Tracey and I were healthy at last. We had found a powerful tool and wielded
it to heal our bodies. But something struck me as odd: Why did no one know
about this? I had just reversed a disease that my doctor said was
irreversible. And Dr. Esselstyn had cured dozens of people with end-stage
heart disease. People who could barely walk. People who had suffered three,
four, five heart attacks and were living on borrowed time. If it was that
simple, that obvious, why wasn’t everyone eating a plant-based diet?
Spreading the Word
After I became healthy at last, I thought about the promise I made to Dr.
Esselstyn. If it worked for me, I told him, I’d devote my life to helping my
constituents get healthy too. Nobody deserves to live with poor health when
there is a simple and scientifically backed way to prevent, and often
reverse, chronic disease.
In my capacity as Brooklyn borough president, I’m fighting to help New
Yorkers of all colors, creeds, genders, and sexual orientations turn their
health around like my mother, like Cliff, and like me. I’m working with
hospitals and clinics to encourage doctors to disclose to their patients’
dietary options for heart disease, diabetes, and other chronic conditions.

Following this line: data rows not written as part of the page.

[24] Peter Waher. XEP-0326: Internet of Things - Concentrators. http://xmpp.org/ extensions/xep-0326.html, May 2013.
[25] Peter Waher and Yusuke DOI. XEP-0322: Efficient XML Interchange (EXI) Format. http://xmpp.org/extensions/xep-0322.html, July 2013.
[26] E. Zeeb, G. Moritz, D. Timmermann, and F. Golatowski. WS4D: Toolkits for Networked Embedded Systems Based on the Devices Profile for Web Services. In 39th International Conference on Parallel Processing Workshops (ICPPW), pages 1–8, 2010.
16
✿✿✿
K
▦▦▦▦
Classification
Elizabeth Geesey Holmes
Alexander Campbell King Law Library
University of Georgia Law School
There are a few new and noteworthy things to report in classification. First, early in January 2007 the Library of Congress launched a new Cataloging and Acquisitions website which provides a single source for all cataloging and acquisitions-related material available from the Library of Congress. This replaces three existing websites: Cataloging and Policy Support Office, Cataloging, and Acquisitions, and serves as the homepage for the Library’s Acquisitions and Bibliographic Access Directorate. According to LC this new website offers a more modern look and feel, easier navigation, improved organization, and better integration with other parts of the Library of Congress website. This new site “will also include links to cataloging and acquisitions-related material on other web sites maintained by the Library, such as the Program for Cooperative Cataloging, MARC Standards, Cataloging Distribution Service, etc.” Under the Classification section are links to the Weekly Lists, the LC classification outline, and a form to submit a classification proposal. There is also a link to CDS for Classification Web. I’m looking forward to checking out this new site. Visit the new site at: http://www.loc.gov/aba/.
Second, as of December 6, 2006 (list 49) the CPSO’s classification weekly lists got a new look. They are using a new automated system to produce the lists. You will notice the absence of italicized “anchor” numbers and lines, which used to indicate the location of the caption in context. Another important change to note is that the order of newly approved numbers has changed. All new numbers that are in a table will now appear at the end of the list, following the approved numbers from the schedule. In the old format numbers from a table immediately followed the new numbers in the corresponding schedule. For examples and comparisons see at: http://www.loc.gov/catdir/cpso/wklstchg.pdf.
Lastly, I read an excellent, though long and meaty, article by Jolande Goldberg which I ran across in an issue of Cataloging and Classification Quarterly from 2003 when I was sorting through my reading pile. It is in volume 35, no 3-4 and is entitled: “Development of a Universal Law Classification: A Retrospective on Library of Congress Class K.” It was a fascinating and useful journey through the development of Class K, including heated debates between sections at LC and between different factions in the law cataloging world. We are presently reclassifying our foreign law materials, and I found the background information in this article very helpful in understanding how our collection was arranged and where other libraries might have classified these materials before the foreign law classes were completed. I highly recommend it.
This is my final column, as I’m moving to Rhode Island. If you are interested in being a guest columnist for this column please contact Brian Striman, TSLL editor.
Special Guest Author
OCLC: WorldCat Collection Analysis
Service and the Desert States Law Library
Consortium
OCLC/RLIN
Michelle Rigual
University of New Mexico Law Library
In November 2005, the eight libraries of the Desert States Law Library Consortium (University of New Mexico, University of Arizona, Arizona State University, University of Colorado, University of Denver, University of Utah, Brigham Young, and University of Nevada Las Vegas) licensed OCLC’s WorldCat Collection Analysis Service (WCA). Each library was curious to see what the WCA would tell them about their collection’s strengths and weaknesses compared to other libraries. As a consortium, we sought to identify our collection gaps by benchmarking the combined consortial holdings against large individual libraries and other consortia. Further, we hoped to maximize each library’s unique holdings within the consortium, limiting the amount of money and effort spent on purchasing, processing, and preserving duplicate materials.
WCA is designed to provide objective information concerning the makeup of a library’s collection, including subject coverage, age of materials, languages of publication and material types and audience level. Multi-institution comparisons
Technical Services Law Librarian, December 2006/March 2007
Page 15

In January 2019, I was proud to help launch the Plant-Based Lifestyle
Medicine Program in conjunction with NYC Health + Hospitals/Bellevue. The
program is actively recruiting New Yorkers suffering from chronic conditions
such as heart disease, diabetes, obesity, high cholesterol, and high blood
pressure and improving their outcomes through healthful lifestyle
changes—including, most importantly, eating a diet rich in fruits,
vegetables, beans, and whole grains and absent of animal products and added
sugars. We began with 200 patients, and the waiting list quickly swelled to
more than 650. The demand was so overwhelming that we are fighting to expand
the program to ensure every New Yorker striving to get healthy gets the help
he or she needs.
The only thing more important than helping sick people get better is helping
our children stay healthy for life. The onset of heart disease, diabetes,
cancer, Alzheimer’s, and countless other chronic diseases begins in
childhood, many decades before the first symptoms are noticed. I knew it was
crucial to instill healthy eating habits in the next generation of New
Yorkers, and that’s why I fought to institute meatless Mondays in all public
city schools. In 2017, barely a year after I reversed my diabetes, I stood
beside Mayor Bill de Blasio to announce that 15 schools in Brooklyn were
adopting meatless Mondays. Less than 18 months later, the program spread to
more than a million children at every school across the city.